General outreach nurse Ann Hatchett, who has been with the nursing service for 15 years, describes such a beat in detail. Hatchett works in the inner-Melbourne suburb of Fitzroy. Every Tuesday, she goes to a park in a ritual that has been in place for more than seven years.

“We provide breakfast and there’s someone from the legal service and the justice centre, and people from drug and alcohol [outreach programs], a podiatrist, physiotherapist, people from the Victorian Aboriginal Health Service – a range of services,” Hatchett says. “Quite often I link with people there that are hard to catch, or people come to seek me out because they know it’s the one place I’m going to be every week.

“There’s a bit of a transient population and then there are people who have been around the traps for a long time. There’s a guy I’ve been seeing for a while who has a nasty cough and I finally convinced him to let me take him for a chest X-ray. It took a little while but we at least got that and now he’s booked in for another appointment.”

Swanborough says her nurses must be self-motivated because they require a high level of independence and autonomy to do their jobs effectively.

“On any given day the nurses get to decide and prioritise who needs what. The downside is that there are so many people with so many needs it can be a bit of a challenge but in the end, if you decide you need to spend eight to 10 hours working with one person on one issue, you can do just that.”
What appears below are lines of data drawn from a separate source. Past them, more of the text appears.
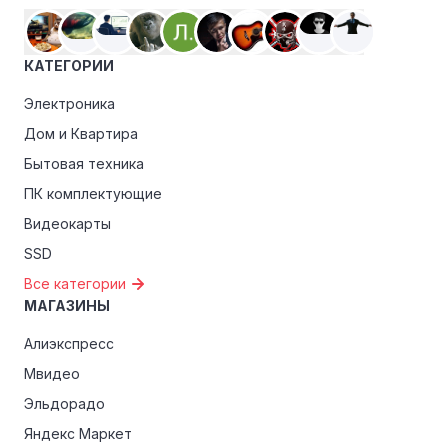
магазинами, чтобы пользоваться такими
преимуществами, как скидки только для участников,
ранний доступ к распродажам или эксклюзивным
КАТЕГОРИИ
акциям.
Электроника
Особые скидки:
Если вы соответствуете этим
критериям, проверьте, предоставляет ли Цифрус
Дом и Квартира
эксклюзивные скидки для студентов, ветеранов или
Бытовая техника
пенсионеров.
ПК комплектующие
Видеокарты
SSD
Все категории
МАГАЗИНЫ
Алиэкспресс
Мвидео
Эльдорадо
Яндекс Маркет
Hatchett says the work is independent but relies on the cooperation of multi-disciplinary services.

Establishing trust is one of the hardest things about the job. “A lot of [clients] are very resistant because they feel like they are not going to be taken seriously,” she says. “They feel like because they drink or take drugs, people won’t care about their other issues.

“I find that you get the most answers by asking no questions. We do a comprehensive assessment of course, but if I stood there with a computer or a notepad and started scribbling things down, I’d get nowhere. But I might [see] someone who’s wearing a Richmond hat, and I’ll sort of start talking about Jack Riewoldt’s goal kicking or something like that.

“If you strike up a conversation about absolutely nothing, and you’re doing that with one person, the others actually observe you. They observe how you talk to them and, of course, that you help them. Quite a lot of our referrals are from other clients – people saying, ‘The nurse helped me; maybe she can help you.’ And then they start introducing themselves to you, even if they don’t want anything, and you become a kind of fixture. That’s what community nursing’s all about.”

Hatchett says one of the biggest challenges of providing healthcare to homeless people is non-compliance with medication, treatment regimes and check-ups. But these hurdles can be overcome by working with clients and really listening to their needs.

“I had a guy a few years ago who was in his early 30s, disconnected from his family, and a very heavy drug and alcohol user. He kept being taken to hospital because he kept overdosing. He was referred to me because he was also linked with a mental health service and wasn’t taking his medication. I worked with him for some time and worked out he didn’t take his medication because it made him feel unwell. He didn’t tell the [psychiatrist] because he thought they wouldn’t care.

“We changed the medication, got him linked with a drug and alcohol [program], found him housing, got him re-linked with his family – which was hard, since he’d stolen from them. But we’d say things like, ‘Well, he’s moving into a new house, why don’t you get him a rice cooker,’ instead of money, which they were still worried about.

“That was a few years ago and now he’s linked in with his community, he’s got a cat and a goldfish, he’s even getting a bit of pay from a place he’s started volunteering at.

“Now he gets up in the morning and feels he has a reason to get up. At first our clients might just go to an appointment because a nurse said it was what they need to do, but then they realise it’s actually helping them, making them feel better. This was about how he thought about himself.

“If they know we believe in them, they trust us and they start to believe in themselves. That makes a big difference.”